У нас в номере мы ели шашлык из баранины, пили шампанское, а потом чай с куличом. Вот и все свадебное торжество. Мужчины спорили о жизни.
– Большевики победили нас, но они не победили горцев, – уверенно говорил полковник. – Вайнахи еще покажут себя. Им нужен не коммунизм, а земля, независимость и вольность. Они семьдесят лет воевали с Россией открыто, а после пленения Шамиля еще семьдесят скрыто. Не смирятся они и под красными. Подкатят к ним турки или поляки, или даже немцы со свободой – и вайнахи комиссаров сдадут. Красные или белые, мы для них чужаки. А наложат на них лапу турки, они и своих мусульман будут резать.

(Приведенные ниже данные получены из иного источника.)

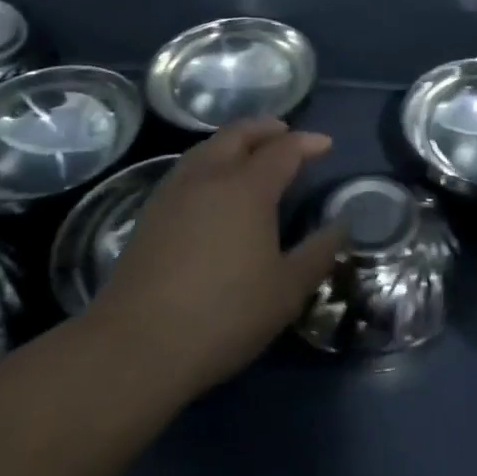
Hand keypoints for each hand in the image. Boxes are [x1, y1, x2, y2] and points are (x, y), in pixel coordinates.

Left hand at [87, 119, 344, 401]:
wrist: (135, 347)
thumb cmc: (222, 315)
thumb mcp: (286, 291)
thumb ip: (318, 253)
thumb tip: (341, 225)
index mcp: (247, 188)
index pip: (283, 149)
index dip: (307, 142)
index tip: (326, 144)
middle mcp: (210, 177)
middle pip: (239, 134)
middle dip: (266, 128)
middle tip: (286, 133)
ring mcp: (174, 192)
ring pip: (208, 147)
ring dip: (235, 141)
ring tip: (251, 153)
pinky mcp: (150, 213)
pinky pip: (188, 168)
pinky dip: (210, 160)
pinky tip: (214, 186)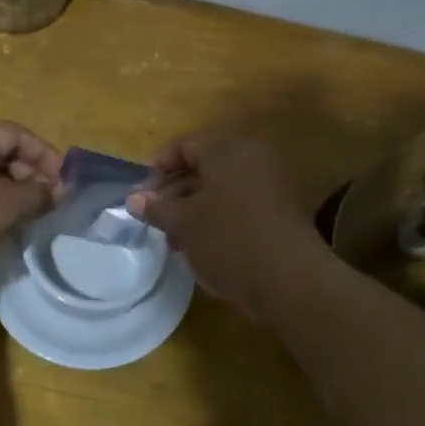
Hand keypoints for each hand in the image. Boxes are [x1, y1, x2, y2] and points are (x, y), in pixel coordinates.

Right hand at [127, 135, 330, 317]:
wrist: (290, 281)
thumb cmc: (228, 240)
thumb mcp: (183, 223)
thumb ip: (157, 207)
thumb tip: (134, 199)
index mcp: (228, 150)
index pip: (185, 145)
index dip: (158, 165)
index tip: (141, 192)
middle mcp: (252, 159)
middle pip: (203, 166)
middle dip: (174, 191)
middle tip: (153, 217)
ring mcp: (270, 185)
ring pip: (220, 189)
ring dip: (193, 209)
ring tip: (173, 238)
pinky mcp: (280, 212)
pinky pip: (239, 205)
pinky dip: (216, 218)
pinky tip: (200, 246)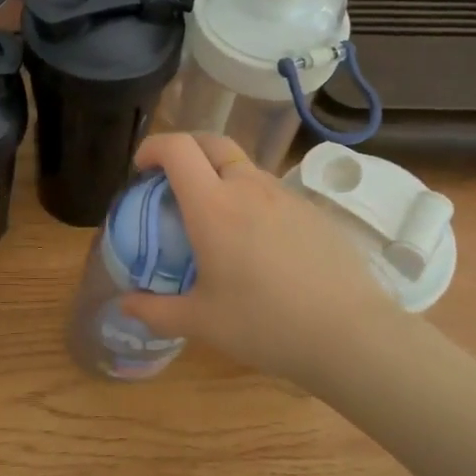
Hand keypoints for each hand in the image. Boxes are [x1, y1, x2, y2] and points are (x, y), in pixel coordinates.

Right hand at [120, 133, 408, 384]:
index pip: (177, 149)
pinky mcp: (312, 211)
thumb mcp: (200, 322)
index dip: (153, 147)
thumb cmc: (265, 324)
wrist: (350, 333)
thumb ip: (155, 310)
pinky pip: (272, 191)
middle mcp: (248, 188)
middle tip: (173, 181)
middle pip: (211, 142)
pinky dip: (251, 199)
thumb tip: (124, 304)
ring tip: (215, 218)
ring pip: (244, 167)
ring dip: (220, 176)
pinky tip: (258, 243)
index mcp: (212, 206)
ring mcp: (285, 196)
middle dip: (185, 149)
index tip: (141, 169)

Это волки, и коммунисты роют себе могилу.
Я не совсем понимала, о чем говорит полковник, но его жена тихо пояснила мне, что еще в мае восемнадцатого года состоялся Съезд народов Терека, после которого пошли разговоры о переселение четырех казачьих станиц – Тарской, Сунженской, Воронцово-Дашковской, Фельдмаршальской и нашего хутора Тарский. Они нужны были горцам больше всего, потому что наглухо закрывали горловину – выход горной Ингушетии на равнину. Зажми эту горловину – и сена скоту и хлеба горцам хватило бы недели на три, не более. Это была петля на горле у ингушей с чеченами, которую те хотели скинуть во что бы то ни стало. Наши станицы были обречены.
Белое казачество, крестьяне и союзные им осетины противостояли красному казачеству вместе с вайнахской безземельной беднотой. Вайнахи, благодаря союзу с большевиками, рассчитывали осуществить передел земель в свою пользу. А чересполосица – когда русские станицы перемежались с горскими поселениями – была уничтожена. Теперь осетины и ингуши оказались лицом к лицу. Основная схватка за землю должна была развернуться между ними.